The Comune of Pietrasanta advertise the
town as Citta d’Arte. For centuries it was the Italian centre for carving and
casting religious art. The skills for this can still be found with the artisans who
live and work here today. As the demand
for religious art declined modern artists started to come here to have work cast
in bronze or carved in Marble, 40 years ago you might have bumped into Henry Moore, Jacques Lipchitz or Noguchi
in the town. The town was then a working
town, studio space and living accommodation was cheap and few tourists visited.
When I first visited 12 years ago it was
already in decline as a working town, since then the decline has continued
rapidly. The Comune has had a policy of
forcing the small marble studios to move out of town and allowing development of the empty properties.
As the population of artists decreases the
tourist population increases and today in summer almost every property in the
main streets of the town becomes either a restaurant or a chic art gallery.
The Piazza, Pietrasanta, Tuscany, Italy |
It has one of the most beautiful Piazzas in
the whole of Italy. Through a
collaboration of the Comune and gallery owners the Piazza hosts exhibitions
of large pieces of sculpture by well known sculptors throughout the
year.
Currently in the Piazza is an exhibition of work by well known sculptors that
has been made in the town by the studios. .Igor Mitoraj
The new Mitoraj above the main door of San Agostino |
A Close up of the new work by Mitoraj |
A fallen angel by Igor Mitoraj |
I am afraid I find Mitoraj's nostalgic fake antiquities have a built in sterility. There is nothing about them other than their sense of presence, which admittedly can be very strong, but there is no real engagement with the language of sculpture, nothing to excite me in the way that a simple line of Picasso or a space in a Chilida sculpture can.
Fernando Botero
Jimenez Deredia
A sculpture by Jimenez Deredia
Another sculptor is the
Costa Rican Jimenez Deredia, who also tends to use very bulbous forms, which
like Bottero offer rather boring linear profiles lacking in tension and giving poor
relationships of the various masses.
Rabarama
A sculpture by Rabarama |
Rabarama, is a very
successful female Italian sculptor with large figurative works that can be found in
cities all over the world. The following
is a quote from her very slick website
“The artist’s subjects mostly have absent gazes, blanked out by crystallized research which is conditioned by a world governed purely by cause-effect relationships, whose common denominator is the standardized programming of the species”
There you have it!!!
What all these sculptors have in common is
that they have their work made in Pietrasanta by an army of highly skilled
artisans. But for me there is more to
sculpture than just techniques and skill and I love to see work that explores,
that tries to push the boundaries of the sculptural language. One person’s honest
struggle with ideas of form, line, planes, space and masses is much more
exciting than all the grand gesturing of these large sculptures.

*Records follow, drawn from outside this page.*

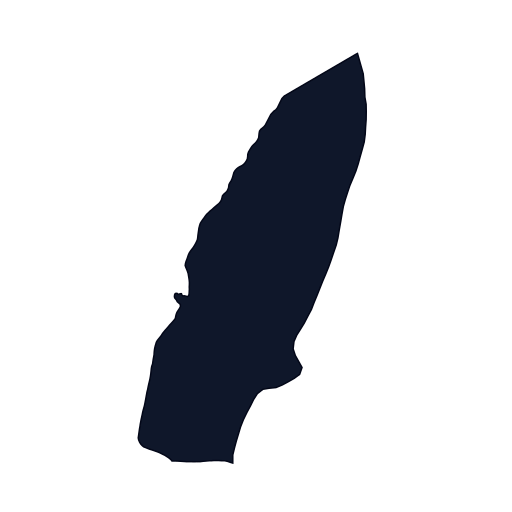 the district of Ayn, Shabwah, Yemen, rotated 8°
{"feature_id": "15242507B91008874349012", "entity_name": "Ayn", "entity_type": "district", "adm_level": 2, "iso_a3": "YEM", "parent_name": "Yemen", "parent_adm1": "Shabwah", "projection": "robinson", "projection_center": [45.555, 14.95], "detail": "fine", "context": "isolated", "style": "filled", "palette": "ink", "viewbox_px": 512, "rotation_deg": 8, "n_neighbors": 0, "source": "geoboundaries", "source_scale": "gbopen_adm2", "svg_char_len": 3744}
<svg xmlns="http://www.w3.org/2000/svg" viewBox="0 0 512 512"><g transform="rotate(8 256 256)"><path d="M261.8,464.3L261.7,463.4L260.7,456.2L261.4,449.0L262.3,441.7L263.4,434.6L264.5,427.3L266.3,419.8L268.9,411.8L271.4,405.1L273.6,398.4L276.5,392.1L281.4,387.0L287.5,385.1L294.1,383.5L300.0,380.0L305.6,375.9L310.9,371.8L315.7,367.1L317.1,360.0L313.0,354.6L308.8,349.1L305.7,342.8L305.5,335.4L307.4,328.6L310.3,322.2L313.1,315.8L315.7,308.4L318.3,301.3L320.0,293.9L321.9,286.6L323.9,278.4L325.6,271.4L326.9,266.6L327.5,264.4L329.4,256.8L330.9,249.6L332.3,242.2L333.9,234.0L334.6,226.8L334.8,218.7L335.1,210.1L335.3,202.4L335.6,194.6L336.6,187.3L337.8,180.4L339.1,173.3L341.2,165.4L343.1,157.9L344.4,150.4L345.3,143.3L346.4,135.2L347.3,128.0L347.2,120.3L346.6,113.3L346.1,105.8L345.1,97.8L343.9,90.3L341.7,83.5L340.3,75.3L338.9,69.4L338.6,68.1L336.8,60.6L330.6,46.5L328.3,41.3L327.0,42.2L292.6,69.3L261.8,93.6L259.8,96.4L258.4,100.6L256.6,106.2L256.1,107.1L255.2,108.6L253.6,110.0L251.0,113.7L247.7,123.0L247.0,125.0L245.9,126.8L244.6,128.3L243.1,129.9L242.1,131.8L242.0,134.2L242.1,136.3L242.2,138.4L241.6,140.5L240.6,142.7L239.5,144.4L238.0,146.2L236.8,147.9L235.8,150.0L235.0,151.9L234.1,154.1L233.7,156.4L233.9,158.8L233.9,161.1L233.2,163.2L232.3,165.1L230.9,167.1L229.3,168.6L227.6,169.7L226.1,170.9L224.7,172.4L223.4,174.3L222.5,176.4L222.2,178.7L221.9,181.0L221.5,183.0L220.9,185.1L219.9,187.2L219.3,189.0L219.3,192.4L218.7,194.6L218.1,196.2L216.7,197.9L215.4,199.4L214.4,201.1L214.2,203.4L213.9,205.5L213.1,207.4L212.0,209.2L210.4,210.9L208.8,212.7L207.4,214.3L205.9,216.2L204.3,217.8L202.9,219.7L201.4,221.5L200.3,223.4L199.3,225.4L198.2,227.4L197.2,229.4L196.3,231.4L195.9,233.6L195.7,235.7L195.6,236.1L195.6,238.4L195.6,240.7L195.6,243.0L195.7,245.4L195.7,247.8L195.2,249.8L194.4,252.2L193.6,254.2L192.5,256.6L191.4,258.5L190.3,260.5L189.4,262.5L188.8,264.7L188.4,267.0L188.0,269.0L187.5,271.0L187.2,273.2L187.2,275.3L188.2,277.2L189.4,279.2L190.4,281.0L191.3,282.9L191.9,284.9L192.6,287.1L193.2,289.2L193.7,291.4L194.0,293.7L194.2,296.0L194.6,298.1L194.8,300.3L195.0,302.6L194.9,304.7L193.7,305.7L191.8,305.5L191.0,305.4L190.5,305.4L189.0,305.7L188.7,305.5L188.1,305.1L188.0,304.8L187.4,303.7L186.5,303.8L185.2,304.4L184.2,304.8L183.1,304.0L182.6,304.0L181.9,304.1L181.2,304.5L180.8,305.7L180.8,307.3L181.2,308.6L181.5,309.0L183.2,310.5L184.4,312.2L186.1,313.3L187.8,314.5L188.2,316.7L187.5,318.6L186.6,320.5L185.6,322.7L185.1,324.8L184.9,326.9L184.8,329.1L183.8,330.9L182.6,332.8L181.3,334.7L180.1,336.4L178.9,338.4L177.8,340.1L177.5,340.6L176.5,342.0L175.4,343.8L174.3,345.6L173.3,347.9L172.2,349.8L171.1,351.6L170.1,353.3L169.3,355.3L169.0,357.4L168.7,359.4L168.5,361.8L168.5,363.9L168.6,365.9L168.8,368.0L168.7,370.4L168.6,372.6L168.6,374.8L168.6,377.3L168.1,379.7L168.0,381.9L168.1,384.2L168.2,387.0L168.2,389.8L168.1,392.5L167.9,394.9L167.6,397.9L167.4,400.7L167.3,403.1L167.0,405.6L166.9,408.0L166.8,410.3L166.7,413.3L166.6,415.3L166.5,417.4L166.3,420.2L166.0,422.4L165.7,424.7L165.5,426.9L165.4,429.0L165.2,431.4L165.2,431.7L165.0,434.1L164.9,436.5L164.8,438.6L164.8,440.9L164.7,443.2L164.7,445.5L164.7,448.0L164.7,450.4L164.7,452.5L165.4,454.5L165.6,454.8L166.6,456.5L168.0,458.2L169.7,459.6L171.3,460.6L173.5,461.1L175.4,461.6L177.4,462.1L179.4,462.4L181.6,462.8L183.5,463.2L185.5,463.6L187.6,464.1L189.4,464.7L191.4,465.4L193.4,466.0L195.3,466.9L197.3,467.8L199.0,468.8L200.7,470.0L201.3,470.7L204.8,470.2L207.8,469.9L210.5,469.7L213.2,469.5L216.2,469.3L219.4,468.8L222.8,468.4L226.7,467.8L226.9,467.8L229.4,467.4L232.3,466.6L235.4,465.9L238.4,465.2L240.7,464.9L241.6,464.6L244.7,464.1L247.8,463.7L250.7,463.5L253.6,463.1L256.3,463.3L259.3,463.9L261.8,464.3Z" fill="#0f172a" stroke="#020617" stroke-width="1.5"/></g></svg>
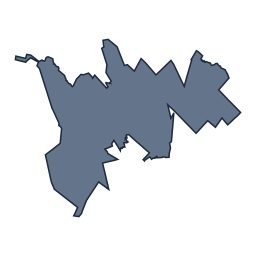 Cerritos, San Luis Potosí, Mexico
{"feature_id": "50627088B46085416470033", "entity_name": "Cerritos", "entity_type": "district", "adm_level": 2, "iso_a3": "MEX", "parent_name": "Mexico", "parent_adm1": "San Luis Potosí", "projection": "equal_earth", "projection_center": [-100.272, 22.419], "detail": "fine", "context": "isolated", "style": "filled", "palette": "slate", "viewbox_px": 256, "rotation_deg": 0, "n_neighbors": 0, "source": "geoboundaries", "source_scale": "gbopen_adm2", "svg_char_len": 4312}
<svg xmlns="http://www.w3.org/2000/svg" viewBox="0 0 256 256"><path d="M230.6,122.2L231.1,121.7L234.0,118.9L237.7,115.6L240.6,112.5L234.0,105.7L228.4,100.1L218.7,89.9L227.1,80.2L229.0,78.0L228.4,76.6L227.4,73.8L226.4,72.3L225.1,69.7L221.2,68.0L220.8,67.4L220.4,66.2L219.5,66.0L218.2,64.9L217.6,63.8L217.2,63.4L215.7,63.6L214.3,64.7L211.7,65.4L211.1,65.0L210.5,63.2L209.5,62.7L208.5,62.7L207.5,62.1L206.0,61.6L205.0,62.2L204.7,61.7L204.2,60.8L203.1,61.5L203.0,61.4L202.6,60.6L202.1,60.8L202.0,60.5L201.8,59.9L201.4,60.1L200.9,58.8L201.9,57.1L202.6,55.8L201.6,54.9L200.6,53.9L199.0,52.5L198.3,51.8L196.4,50.7L193.9,55.0L191.1,59.7L191.7,60.1L191.3,61.4L190.7,63.4L189.8,66.7L186.9,76.5L184.2,86.4L178.3,74.1L173.7,64.4L171.0,60.4L165.7,65.5L161.8,69.3L156.0,74.9L145.5,62.8L141.1,58.6L134.3,71.1L127.4,64.7L124.4,65.5L123.6,63.4L122.8,61.4L117.1,46.8L112.9,43.3L108.1,39.4L103.0,40.3L103.8,47.1L101.7,48.3L103.8,54.8L106.9,64.7L106.2,70.5L106.0,72.6L111.2,81.2L109.8,82.6L110.4,83.4L106.1,82.6L105.8,83.0L106.5,84.3L108.0,86.9L106.7,88.2L94.7,75.1L92.7,78.3L92.2,77.2L91.9,76.7L88.5,73.1L83.5,74.8L81.0,74.4L76.5,79.1L73.1,86.2L72.9,86.2L72.7,86.3L72.5,86.6L72.4,86.6L72.2,86.6L71.8,86.3L71.7,86.2L71.4,85.7L71.2,85.2L71.1,84.9L70.9,84.8L70.8,84.7L70.6,84.6L70.5,84.4L70.4,84.2L70.2,83.9L69.9,83.7L69.5,83.7L69.0,83.5L68.7,83.5L68.5,83.3L68.4,83.2L68.2,82.9L68.1,82.7L68.0,82.4L67.5,81.9L67.4,81.7L67.3,81.4L67.3,81.2L67.2,81.0L67.1,80.9L66.9,80.8L66.7,80.7L66.3,80.7L66.2,80.7L66.0,80.4L66.1,80.2L66.1,79.9L66.0,79.7L65.9,79.6L65.9,79.3L65.9,79.0L64.4,75.3L60.1,71.7L58.4,70.2L58.5,69.9L58.7,69.6L58.7,69.3L58.7,69.1L58.7,68.8L58.8,68.6L58.8,68.2L58.7,68.0L58.7,67.8L58.6,67.5L58.5,67.3L58.5,67.2L58.4,67.1L58.2,66.9L57.8,66.7L57.6,66.7L57.1,66.7L56.8,66.6L56.7,66.6L56.4,66.5L56.2,66.4L56.2,66.2L56.0,65.8L55.8,65.5L55.3,64.9L54.8,64.4L54.7,64.3L54.7,64.2L54.4,64.2L54.5,64.1L54.5,63.9L54.1,63.7L53.9,63.6L53.5,62.6L53.2,61.5L52.8,58.8L48.8,57.0L47.8,56.9L46.7,57.2L45.9,58.1L45.2,60.3L45.0,60.5L44.7,61.1L41.8,60.5L41.8,60.1L38.9,61.5L30.9,55.2L26.7,54.4L25.6,58.4L15.9,56.1L15.4,59.7L25.8,62.3L26.1,61.5L30.6,57.9L38.5,62.1L37.0,65.8L39.5,68.6L50.5,103.4L51.9,107.9L52.2,108.5L54.0,112.3L57.3,119.5L59.0,123.1L58.8,125.4L58.9,125.6L60.8,126.9L60.9,127.3L61.6,128.7L60.3,142.1L60.1,143.4L51.2,150.4L45.4,154.8L46.1,157.9L47.8,165.6L50.0,176.0L51.5,182.5L53.9,188.1L54.3,189.2L77.6,207.4L74.9,213.5L73.7,215.8L78.9,216.6L81.5,213.5L82.6,210.2L86.4,200.6L88.4,197.5L98.6,182.0L108.8,189.5L102.6,163.1L103.7,162.8L115.1,160.1L117.7,159.4L108.5,153.9L107.9,153.6L107.8,153.3L107.7,153.0L107.5,152.6L107.3,151.8L106.6,151.0L105.2,149.7L104.9,149.1L112.4,146.1L112.4,145.9L112.2,145.5L112.1,145.3L112.0,145.2L112.0,144.9L112.0,144.7L111.9,144.5L111.9,144.4L111.7,144.2L111.7,143.9L112.0,143.3L112.4,142.7L112.7,142.2L112.8,142.0L113.0,141.8L113.3,141.4L113.4,141.1L113.6,140.7L113.8,140.3L117.5,145.9L120.3,150.7L120.7,148.1L122.3,148.3L122.4,147.4L122.9,147.4L123.0,147.0L124.8,147.1L124.4,144.8L123.8,142.7L124.6,142.7L125.7,142.7L126.9,142.7L127.9,142.3L127.8,141.3L127.1,141.2L126.9,141.9L126.7,141.7L126.8,141.5L126.0,138.7L125.3,139.3L125.5,137.0L125.4,136.9L126.9,137.6L126.3,135.2L126.6,135.1L126.6,134.9L128.7,134.6L128.8,134.7L129.7,135.5L130.6,136.3L135.4,140.7L137.9,142.9L138.2,143.1L141.0,145.5L142.6,146.9L143.5,147.8L144.2,148.4L144.4,148.6L144.7,148.9L145.1,149.1L146.8,150.7L147.4,151.1L149.4,152.9L148.3,154.1L147.4,155.0L146.5,156.0L144.7,157.9L143.1,159.6L144.5,161.0L145.0,160.1L146.2,159.3L147.4,158.5L148.5,157.7L149.7,156.9L150.4,157.7L151.6,159.3L152.5,158.6L152.9,158.3L153.4,158.2L153.8,158.2L154.3,158.1L154.5,157.8L154.9,158.1L155.0,158.2L155.4,157.8L156.2,156.8L156.6,156.3L157.1,156.9L156.9,157.2L156.7,157.3L157.0,157.5L157.0,157.8L158.1,157.7L158.8,157.7L162.0,157.5L162.3,157.4L162.5,157.1L162.8,156.9L164.9,157.1L165.2,157.3L165.7,157.5L169.0,157.3L169.3,153.1L170.0,150.0L170.3,149.2L170.4,147.8L170.4,147.5L169.6,143.1L171.4,141.7L171.9,135.9L173.9,112.8L170.9,118.3L167.8,104.8L175.4,112.0L181.8,118.6L187.1,124.1L187.3,124.3L196.1,133.3L197.4,131.9L199.0,130.2L199.9,129.1L200.7,128.3L202.1,126.8L203.5,125.2L204.6,124.0L206.6,121.9L207.7,120.7L215.4,127.3L222.0,118.0L227.6,124.8L228.4,124.2L230.2,122.6L230.6,122.2Z" fill="#64748b" stroke="#1e293b" stroke-width="1.5"/></svg>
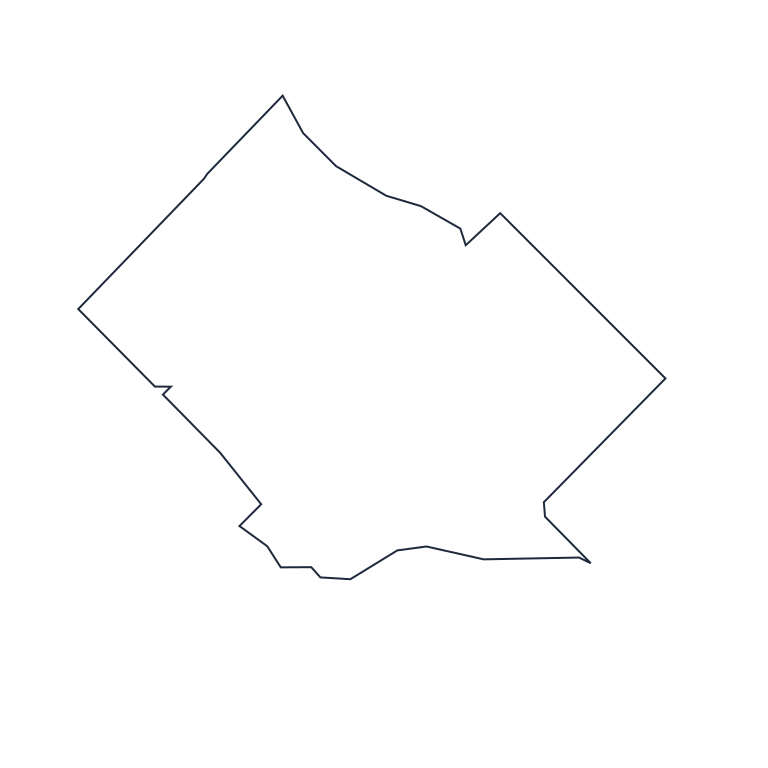 Terrell, Georgia, United States of America, rotated 134°
{"feature_id": "52423323B62158301450735", "entity_name": "Terrell", "entity_type": "district", "adm_level": 2, "iso_a3": "USA", "parent_name": "United States of America", "parent_adm1": "Georgia", "projection": "equal_earth", "projection_center": [-84.412, 31.794], "detail": "fine", "context": "isolated", "style": "outline", "palette": "slate", "viewbox_px": 768, "rotation_deg": 134, "n_neighbors": 0, "source": "geoboundaries", "source_scale": "gbopen_adm2", "svg_char_len": 538}
<svg xmlns="http://www.w3.org/2000/svg" viewBox="0 0 768 768"><g transform="rotate(134 384 384)"><path d="M247.0,657.2L355.7,657.1L361.4,656.1L542.5,656.0L545.0,547.0L534.0,535.5L545.2,535.7L547.3,454.1L555.8,388.8L586.6,389.3L581.8,355.3L587.6,330.9L566.3,309.1L567.3,295.4L547.8,272.6L494.4,258.8L471.4,240.6L440.9,190.5L373.4,123.2L369.3,110.8L367.6,176.0L358.0,186.9L184.5,185.4L180.4,419.1L227.4,421.6L219.2,437.0L230.4,481.0L247.0,513.1L260.6,569.8L259.7,616.5L247.0,657.2Z" fill="none" stroke="#1e293b" stroke-width="2"/></g></svg>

Kan Yasuda - Chiave del Sogno |
Here is one that I do like. I love the contrast of the loosely flowing outer line with the tightness of the inner line and the very subtleway it sits on the ground.
Interesting to see your thoughts written down. I think there are many people who would agree with you. But there are also a majority who don't understand the language of sculpture. They are impressed by things that have a big physical presence and they either like pleasing shapes, or they enjoy being shocked and challenged.
ReplyDeleteI also lament the decline of the town as a 'city of art'. As its tourist profile increases, so do the prices - and artists and writers can no longer afford to live and work there. So its status gradually disappears. I can see that happening to Pietrasanta. There used to be so many marble studios, but they're all closed. Sad.